Bankers’ bonuses.  Are they fair?


That’s not necessarily about “personal finance”.  But it is a lot about psychology, in terms of “what is fair” – and also, what is a fair reward to pay somebody to invest your money for you?


When there are suggestions to cut or limit bankers’ bonuses, the argument is that “they bring in billions, if we don’t pay them well, they’ll go abroad and be lost to us”.


But think about  “they bring in billions”.  Banks make money on deals.  If they take one quarter of one per cent on each deal, and the deals are big enough, they’ll make millions every day.  By contrast, a financial manager in an NHS Trust might be a genius, she or he may save the trust 30% more than anybody else could do.  But their total budget is only a few million over the year, so even an exceptional person can only “make” a few thousand by saving a huge percentage.  But we pay bankers huge bonuses because, apparently, they play with large amounts of money, not because they are necessarily better than anybody else.  Should the Chancellor be paid millions because the company (UK plc) trades billions every day and he or she could claim to have “earned” a percentage?


By the same logic of “they make billions, therefore they should be rewarded in millions”, the person who cleans the toilets at a premier league football ground or a merchant bank should be paid a thousand times more than the person who cleans the toilets in an NHS hospital.   There is more money around, therefore what they do must be more valuable – or is that unfair?


If bonus was based on the “top” person actually producing more than somebody else doing the same job, they might justify being paid in proportion to the extra they bring in.  But that would be by contrast to the “next best”, not in comparison to what anybody could make given that they are going to get a percentage of several billion anyway.  

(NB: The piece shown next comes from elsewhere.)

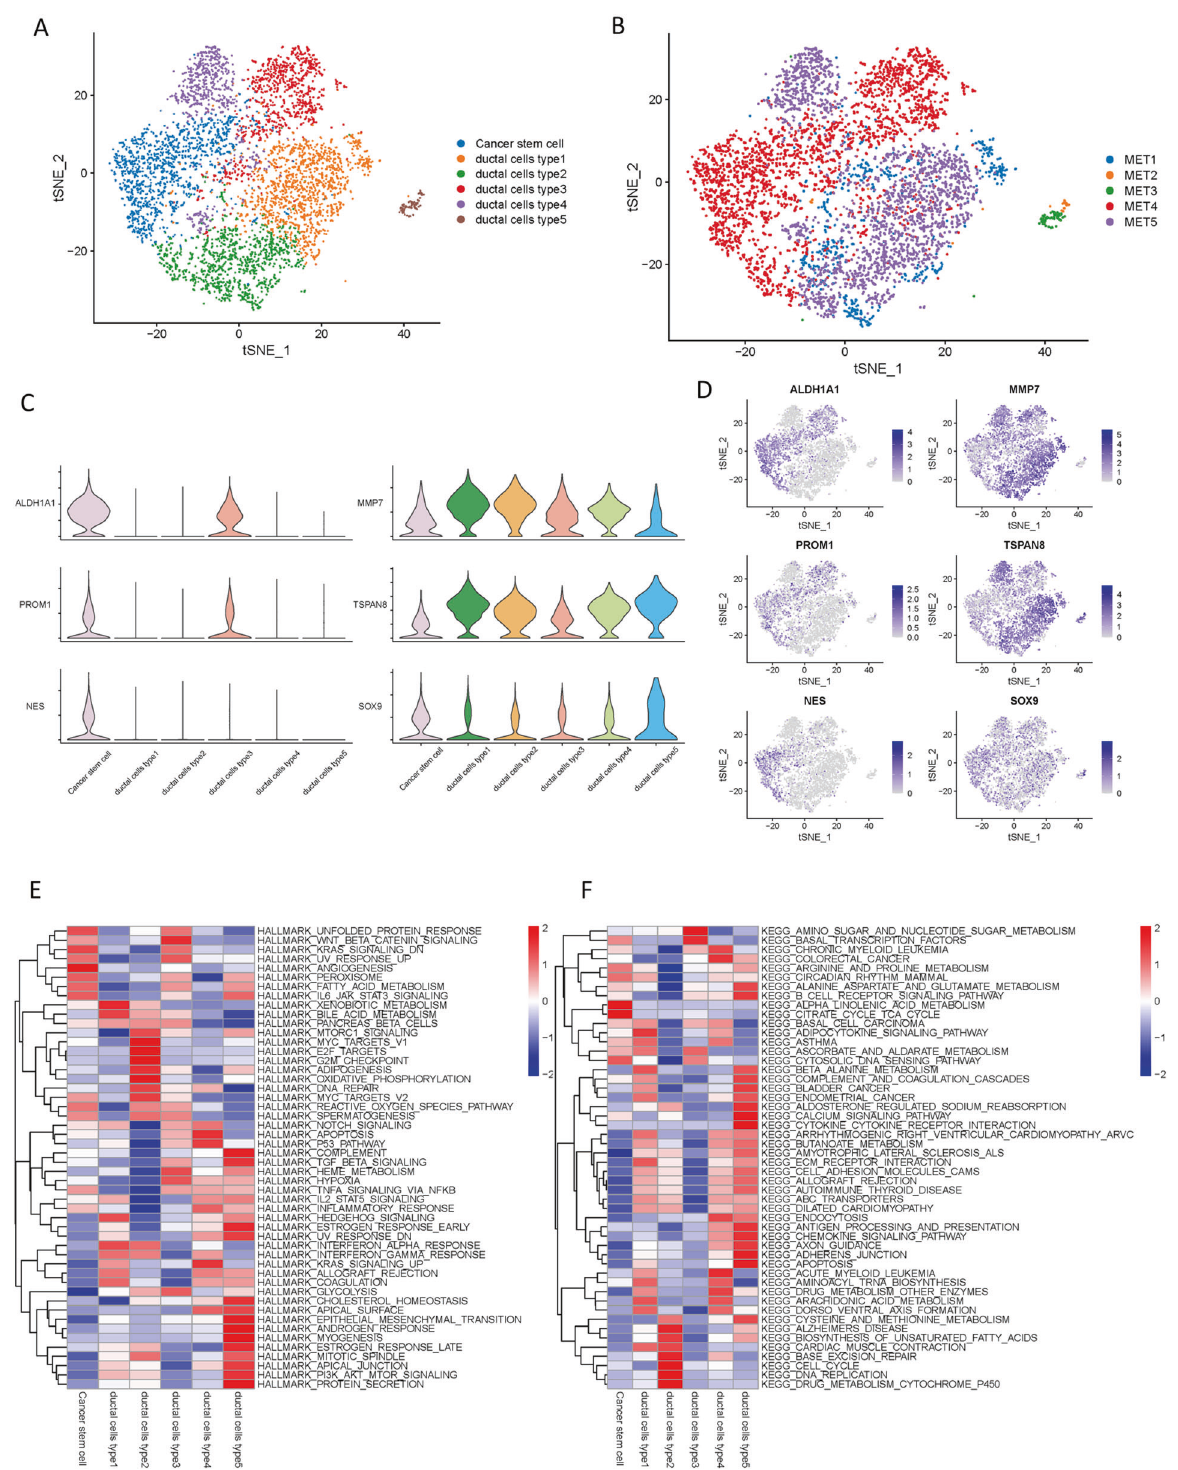
Fig. 3 Distinct clusters of malignant cells in metastatic PDAC lesions. A t-SNE plot showing the 6 malignant cell subclusters from 5 PDAC samples. B Six malignant PDAC cell subclusters were identi fi ed by t-SNE analysis. C Violin plots for marker genes of cancer stem cells (ALDH1A1, PROM1, and NES) and ductal cells (MMP7, TSPAN8, and SOX9). D Feature plots for marker genes of cancer stem cells (ALDH1A1, PROM1, and NES) and ductal cells (MMP7, TSPAN8, and SOX9). The color legend shows the log1p normalized expression levels of the genes. E Heatmap showing the representative pathway terms of Hallmark enriched in each cellular subgroup. F Heatmap showing the representative pathway terms of KEGG enriched in each cellular subgroup.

The problem with the comparison is, how much better are the top performers than the next person? 


I’ve said elsewhere that people often have trouble understanding what is luck and what is skill.  So perhaps you could actually let the bankers go, let somebody else pay them huge bonuses, employ somebody cheaper, and get very similar results for a lot less money.


And is “better performance” not simply “lucky performance” but “riskier performance”?   The New Economics Foundation said (in a TV programme, I can’t find the written reference) that several of the banks lost more in about six months than they made in the previous 20 years. 


Everybody thought the banks were doing well.  Gordon Brown was so impressed that he had Fred Goodwin knighted, and got him voted European Banker of the Year.   Nobody (regulators, media, economists, politicians etc.) said – “he’s a chancer, he’s been lucky so far, he’s taking too many risks, he’s greedy and pushing his luck”.  Everybody said Mr (sorry, Sir Fred) Goodwin was a genius.  And two years later Gordon Brown and everybody else was saying that he was a chancer, he’d taken too many risks, he was greedy etc. 


It is easy to be wise after the event.  If those same regulators, media, politicians, economists etc. want to claim that the current lot of bankers deserve bonuses, how long will it be before they are Knighted, made European Banker of the Year etc.  And how long will it be before they are condemned for taking too many risks, being chancers, fools, greedy etc.?


I don’t know.  I just think that with your own finances it would be wise to ask yourself:

  1. Is the banker, fund manager or other investment “expert” getting paid on the basis of the amount of money they handle, rather than their actual skill?
  2. Am I (or is anybody) prepared to stake my fortune on the fact that they show skill not luck in having a good track record?
  3. If their performance is actually better than the “next best” and it is definitely due to skill, am I (or is anybody) prepared to stake my fortune that the better performance isn’t due to taking more risks, that nobody has worked out are risks yet but that sooner or later will turn out to have been risks that didn’t pay off?


And when you’ve got answers, let me know – because I’m not convinced that anybody knows and in the absence of evidence, the scientist in me says that maybe the bonus system needs a bit more thought.